··· Exercise data ···

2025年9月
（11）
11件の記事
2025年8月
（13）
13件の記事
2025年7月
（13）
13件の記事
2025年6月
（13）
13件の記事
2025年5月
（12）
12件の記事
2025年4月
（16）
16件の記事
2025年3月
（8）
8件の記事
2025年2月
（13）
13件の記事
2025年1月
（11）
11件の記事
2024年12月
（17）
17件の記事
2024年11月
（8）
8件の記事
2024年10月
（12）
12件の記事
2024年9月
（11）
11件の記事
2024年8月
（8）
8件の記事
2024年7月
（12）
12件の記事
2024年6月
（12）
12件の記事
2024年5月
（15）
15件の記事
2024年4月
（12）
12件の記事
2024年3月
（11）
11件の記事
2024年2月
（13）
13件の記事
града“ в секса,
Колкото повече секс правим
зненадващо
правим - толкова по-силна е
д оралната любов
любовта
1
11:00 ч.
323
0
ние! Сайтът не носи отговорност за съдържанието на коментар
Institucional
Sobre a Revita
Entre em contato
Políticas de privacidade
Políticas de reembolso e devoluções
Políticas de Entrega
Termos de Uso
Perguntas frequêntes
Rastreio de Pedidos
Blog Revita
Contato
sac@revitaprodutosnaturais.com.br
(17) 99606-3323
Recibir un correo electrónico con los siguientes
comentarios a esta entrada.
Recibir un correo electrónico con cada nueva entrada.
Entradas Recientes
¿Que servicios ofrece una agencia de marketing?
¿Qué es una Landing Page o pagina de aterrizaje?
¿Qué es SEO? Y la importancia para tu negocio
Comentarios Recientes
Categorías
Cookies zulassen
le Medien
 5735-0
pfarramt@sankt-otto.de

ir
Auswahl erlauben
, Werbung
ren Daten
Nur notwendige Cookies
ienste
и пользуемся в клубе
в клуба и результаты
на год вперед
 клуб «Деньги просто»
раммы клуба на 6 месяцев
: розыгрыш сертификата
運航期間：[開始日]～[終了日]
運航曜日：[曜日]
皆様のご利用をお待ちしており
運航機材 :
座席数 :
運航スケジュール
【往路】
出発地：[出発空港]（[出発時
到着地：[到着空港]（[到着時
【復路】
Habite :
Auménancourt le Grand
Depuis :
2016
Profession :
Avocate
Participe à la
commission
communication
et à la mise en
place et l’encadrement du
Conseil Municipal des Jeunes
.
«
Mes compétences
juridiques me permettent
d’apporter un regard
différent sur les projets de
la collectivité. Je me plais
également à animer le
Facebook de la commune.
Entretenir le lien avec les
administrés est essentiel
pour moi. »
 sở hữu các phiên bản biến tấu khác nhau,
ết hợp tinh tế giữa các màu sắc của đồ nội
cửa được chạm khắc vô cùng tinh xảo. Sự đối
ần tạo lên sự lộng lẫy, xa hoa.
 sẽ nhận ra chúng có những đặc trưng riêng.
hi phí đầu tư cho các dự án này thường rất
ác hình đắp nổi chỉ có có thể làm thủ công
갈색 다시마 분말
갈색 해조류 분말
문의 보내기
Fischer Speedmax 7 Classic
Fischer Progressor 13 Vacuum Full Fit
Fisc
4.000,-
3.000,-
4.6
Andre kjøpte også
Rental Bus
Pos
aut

···

■ What is needed ■
Copy out the text of all the entries above, line for line, without changing anything.

■ Answer space ■
2025年9月
（11）
11件の記事
2025年8月
（13）
13件の記事
2025年7月
（13）
13件の記事
2025年6月
（13）
13件の記事
2025年5月
（12）
12件の記事
2025年4月
（16）
16件の記事
2025年3月
（8）
8件の記事
2025年2月
（13）
13件の記事
2025年1月
（11）
11件の記事
2024年12月
（17）
17件の記事
2024年11月
（8）
8件の記事
2024年10月
（12）
12件の記事
2024年9月
（11）
11件の記事
2024年8月
（8）
8件の記事
2024年7月
（12）
12件の記事
2024年6月
（12）
12件の記事
2024年5月
（15）
15件の記事
2024年4月
（12）
12件の記事
2024年3月
（11）
11件の記事
2024年2月
（13）
13件の記事
града“ в секса,
Колкото повече секс правим
зненадващо
правим - толкова по-силна е
д оралната любов
любовта
1
11:00 ч.
323
0
ние! Сайтът не носи отговорност за съдържанието на коментар
Institucional
Sobre a Revita
Entre em contato
Políticas de privacidade
Políticas de reembolso e devoluções
Políticas de Entrega
Termos de Uso
Perguntas frequêntes
Rastreio de Pedidos
Blog Revita
Contato
sac@revitaprodutosnaturais.com.br
(17) 99606-3323
Recibir un correo electrónico con los siguientes
comentarios a esta entrada.
Recibir un correo electrónico con cada nueva entrada.
Entradas Recientes
¿Que servicios ofrece una agencia de marketing?
¿Qué es una Landing Page o pagina de aterrizaje?
¿Qué es SEO? Y la importancia para tu negocio
Comentarios Recientes
Categorías
Cookies zulassen
le Medien
 5735-0
pfarramt@sankt-otto.de

ir
Auswahl erlauben
, Werbung
ren Daten
Nur notwendige Cookies
ienste
и пользуемся в клубе
в клуба и результаты
на год вперед
 клуб «Деньги просто»
раммы клуба на 6 месяцев
: розыгрыш сертификата
運航期間：[開始日]～[終了日]
運航曜日：[曜日]
皆様のご利用をお待ちしており
運航機材 :
座席数 :
運航スケジュール
【往路】
出発地：[出発空港]（[出発時
到着地：[到着空港]（[到着時
【復路】
Habite :
Auménancourt le Grand
Depuis :
2016
Profession :
Avocate
Participe à la
commission
communication
et à la mise en
place et l’encadrement du
Conseil Municipal des Jeunes
.
«
Mes compétences
juridiques me permettent
d’apporter un regard
différent sur les projets de
la collectivité. Je me plais
également à animer le
Facebook de la commune.
Entretenir le lien avec les
administrés est essentiel
pour moi. »
 sở hữu các phiên bản biến tấu khác nhau,
ết hợp tinh tế giữa các màu sắc của đồ nội
cửa được chạm khắc vô cùng tinh xảo. Sự đối
ần tạo lên sự lộng lẫy, xa hoa.
 sẽ nhận ra chúng có những đặc trưng riêng.
hi phí đầu tư cho các dự án này thường rất
ác hình đắp nổi chỉ có có thể làm thủ công
갈색 다시마 분말
갈색 해조류 분말
문의 보내기
Fischer Speedmax 7 Classic
Fischer Progressor 13 Vacuum Full Fit
Fisc
4.000,-
3.000,-
4.6
Andre kjøpte også
Rental Bus
Pos
aut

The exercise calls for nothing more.